The "Umm al-Mahare Mosque [meaning "Mother of All Battles Mosque"] on the outskirts of Baghdad has four outer minarets, shaped like Kalashkinov assault rifles, and four inner minarets shaped like Scud missiles. The surrounding reflecting pool is shaped like the Arab world. The mosque also featured a Koran written in Saddam's blood (28 liters, said to have been donated over two years). The "Al-Rahman Mosque" [meaning "the most merciful"] featured no fewer than 14 domes, and was schedule to be completed in 2004. The "Saddam the Great Mosque" was a construction site with skeletal columns, and was schedule to be completed in 2015.
In October 2000 Iraqi President Saddam Hussein toured several construction sites in Baghdad, in a series of public appearances intended to refute press claims that his health had deteriorated and that was unable to rule effectively. Saddam Hussein visited the "al-Rahman Mosque" site which he ordered to be built in the "horse-race area" in al-Mansour district and the "Saddam Mosque" site had been under construction at the old Baghdad airport since 1998.
Following the major combat phase of Operation Iraqi Freedom, the Saddam Mosque was renamed the Al Rahman mosque. The Shiite Hawza assumed control of the mosque within days after the regime fell. In April 2003 Shiite Muslims held prayers at the al-Rahman mosque, still under construction in Baghdad's al-Mansour neighborhood, and chanted in one voice, "Muslims. Not Sunnis or Shiites." In 1999 Saddam Hussein began construction of what was intended to be the largest mosque ever -- on a 100 acre site, as big as two football fields, 20 stories high, with 64 domes.
As of late 2002, three mosques were being built by Saddam in Baghdad. The first one, the Umm al-Ma'arik mosque -- translated as the Mother of All Battles mosque -- was completed in April 2001 in time for Saddam Hussein's birthday. The blue and white Umm al-Ma'arik mosque's four minarets are each 43 meters tall and meant to represent the 43 days of conflict with US that occured during Desert Storm. Each reportedly eerily looks similar to a Scud missile in shape. Another minaret at the site is also reported to be 37 meters tall to symbolize the 1937 or Saddam's birth-year. The Umm al-Ma'arik mosque also comes comlete with a Arab world-shaped pool ladden with a a 24 feet-wide mosaic of Saddam's thumbprint and a glass display of 605 pages of Koran written in a mixture of Saddam's blood, ink and preservatives.

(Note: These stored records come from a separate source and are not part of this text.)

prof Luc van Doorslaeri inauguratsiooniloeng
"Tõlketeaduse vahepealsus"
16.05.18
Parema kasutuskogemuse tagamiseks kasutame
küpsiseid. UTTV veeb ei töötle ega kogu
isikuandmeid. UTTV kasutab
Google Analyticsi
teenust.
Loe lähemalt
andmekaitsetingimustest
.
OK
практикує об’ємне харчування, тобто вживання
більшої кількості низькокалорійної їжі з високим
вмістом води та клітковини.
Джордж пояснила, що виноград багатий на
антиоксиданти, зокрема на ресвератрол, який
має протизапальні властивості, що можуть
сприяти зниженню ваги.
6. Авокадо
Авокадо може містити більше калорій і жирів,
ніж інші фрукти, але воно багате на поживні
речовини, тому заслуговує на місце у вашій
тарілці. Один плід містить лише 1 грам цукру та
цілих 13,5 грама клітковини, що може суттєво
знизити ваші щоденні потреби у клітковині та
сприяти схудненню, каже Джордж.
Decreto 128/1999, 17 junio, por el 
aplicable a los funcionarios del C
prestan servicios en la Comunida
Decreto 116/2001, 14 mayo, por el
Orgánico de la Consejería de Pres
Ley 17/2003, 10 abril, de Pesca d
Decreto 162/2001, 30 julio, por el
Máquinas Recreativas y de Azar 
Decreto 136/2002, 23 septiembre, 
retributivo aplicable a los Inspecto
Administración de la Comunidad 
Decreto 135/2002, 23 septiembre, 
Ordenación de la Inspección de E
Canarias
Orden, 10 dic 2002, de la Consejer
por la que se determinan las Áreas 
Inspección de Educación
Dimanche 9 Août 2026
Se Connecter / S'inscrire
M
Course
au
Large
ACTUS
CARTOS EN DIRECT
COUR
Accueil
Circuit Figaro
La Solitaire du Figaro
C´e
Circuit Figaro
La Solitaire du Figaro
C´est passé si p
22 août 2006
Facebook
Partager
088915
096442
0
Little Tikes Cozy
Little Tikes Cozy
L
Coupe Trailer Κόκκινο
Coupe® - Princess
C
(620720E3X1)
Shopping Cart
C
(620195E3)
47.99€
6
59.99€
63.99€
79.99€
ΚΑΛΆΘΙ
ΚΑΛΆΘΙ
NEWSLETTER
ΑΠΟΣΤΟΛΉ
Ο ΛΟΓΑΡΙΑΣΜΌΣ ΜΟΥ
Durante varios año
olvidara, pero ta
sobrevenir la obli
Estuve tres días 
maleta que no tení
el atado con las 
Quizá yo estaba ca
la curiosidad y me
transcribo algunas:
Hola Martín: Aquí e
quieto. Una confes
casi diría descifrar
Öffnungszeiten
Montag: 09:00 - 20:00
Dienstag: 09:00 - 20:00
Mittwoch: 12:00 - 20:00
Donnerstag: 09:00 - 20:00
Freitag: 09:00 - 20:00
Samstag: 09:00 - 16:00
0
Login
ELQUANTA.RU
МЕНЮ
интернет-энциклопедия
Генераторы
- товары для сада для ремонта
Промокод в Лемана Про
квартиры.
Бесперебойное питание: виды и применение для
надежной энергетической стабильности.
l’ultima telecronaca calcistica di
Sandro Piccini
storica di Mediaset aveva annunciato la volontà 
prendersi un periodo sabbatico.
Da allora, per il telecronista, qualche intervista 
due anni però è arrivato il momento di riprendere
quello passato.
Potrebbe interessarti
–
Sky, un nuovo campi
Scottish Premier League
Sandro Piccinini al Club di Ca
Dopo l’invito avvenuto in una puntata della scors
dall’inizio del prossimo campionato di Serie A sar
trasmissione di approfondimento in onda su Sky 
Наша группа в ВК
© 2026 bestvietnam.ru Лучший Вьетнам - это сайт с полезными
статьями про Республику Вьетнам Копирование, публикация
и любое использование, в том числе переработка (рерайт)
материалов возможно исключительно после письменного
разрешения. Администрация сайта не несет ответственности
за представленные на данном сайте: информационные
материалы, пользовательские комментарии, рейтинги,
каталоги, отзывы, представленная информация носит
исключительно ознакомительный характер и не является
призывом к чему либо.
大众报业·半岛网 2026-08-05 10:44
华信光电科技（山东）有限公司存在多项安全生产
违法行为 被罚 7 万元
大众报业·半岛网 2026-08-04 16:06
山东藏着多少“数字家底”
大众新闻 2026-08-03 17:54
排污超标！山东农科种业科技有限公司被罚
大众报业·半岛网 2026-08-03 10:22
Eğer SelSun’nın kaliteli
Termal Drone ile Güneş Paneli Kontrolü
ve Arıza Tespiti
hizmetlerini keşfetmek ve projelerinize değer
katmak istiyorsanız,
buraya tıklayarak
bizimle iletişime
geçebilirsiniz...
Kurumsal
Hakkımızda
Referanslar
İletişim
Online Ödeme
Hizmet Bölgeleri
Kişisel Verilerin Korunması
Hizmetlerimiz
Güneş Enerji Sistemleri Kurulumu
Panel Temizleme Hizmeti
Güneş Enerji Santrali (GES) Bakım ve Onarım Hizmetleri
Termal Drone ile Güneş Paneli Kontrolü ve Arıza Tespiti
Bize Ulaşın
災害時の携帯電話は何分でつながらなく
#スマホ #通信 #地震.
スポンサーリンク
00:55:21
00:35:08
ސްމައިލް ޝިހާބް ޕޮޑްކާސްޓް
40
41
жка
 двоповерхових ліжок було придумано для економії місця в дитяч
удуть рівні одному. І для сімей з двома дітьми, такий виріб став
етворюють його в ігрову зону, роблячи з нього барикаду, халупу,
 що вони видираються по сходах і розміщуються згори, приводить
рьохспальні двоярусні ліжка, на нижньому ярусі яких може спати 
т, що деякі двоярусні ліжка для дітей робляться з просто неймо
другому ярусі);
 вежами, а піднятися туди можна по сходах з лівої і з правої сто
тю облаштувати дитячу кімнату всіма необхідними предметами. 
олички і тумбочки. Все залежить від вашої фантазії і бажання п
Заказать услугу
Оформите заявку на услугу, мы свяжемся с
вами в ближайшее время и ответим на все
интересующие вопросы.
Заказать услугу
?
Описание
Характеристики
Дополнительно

The other mosques under construction in Baghdad are the Arahman and Saddam mosques. The Arahman mosque is due to be finished in two years and the Saddam mosque in 2015. The al-Rahman mosque is being buit in the horse-race area of the al-Mansour district in Baghdad.
The skeleton of the Saddam mosque was already up by 2003. When completed, the structure was to be a replica of the Umm al-Ma'arik mosque, but five times larger and will thus be the third biggest in the world after those of Mecca and Medina. The Saddam mosque was being built on the land previously occupied by the old airport of Baghdad. Construction on that site reportedly began in 1998.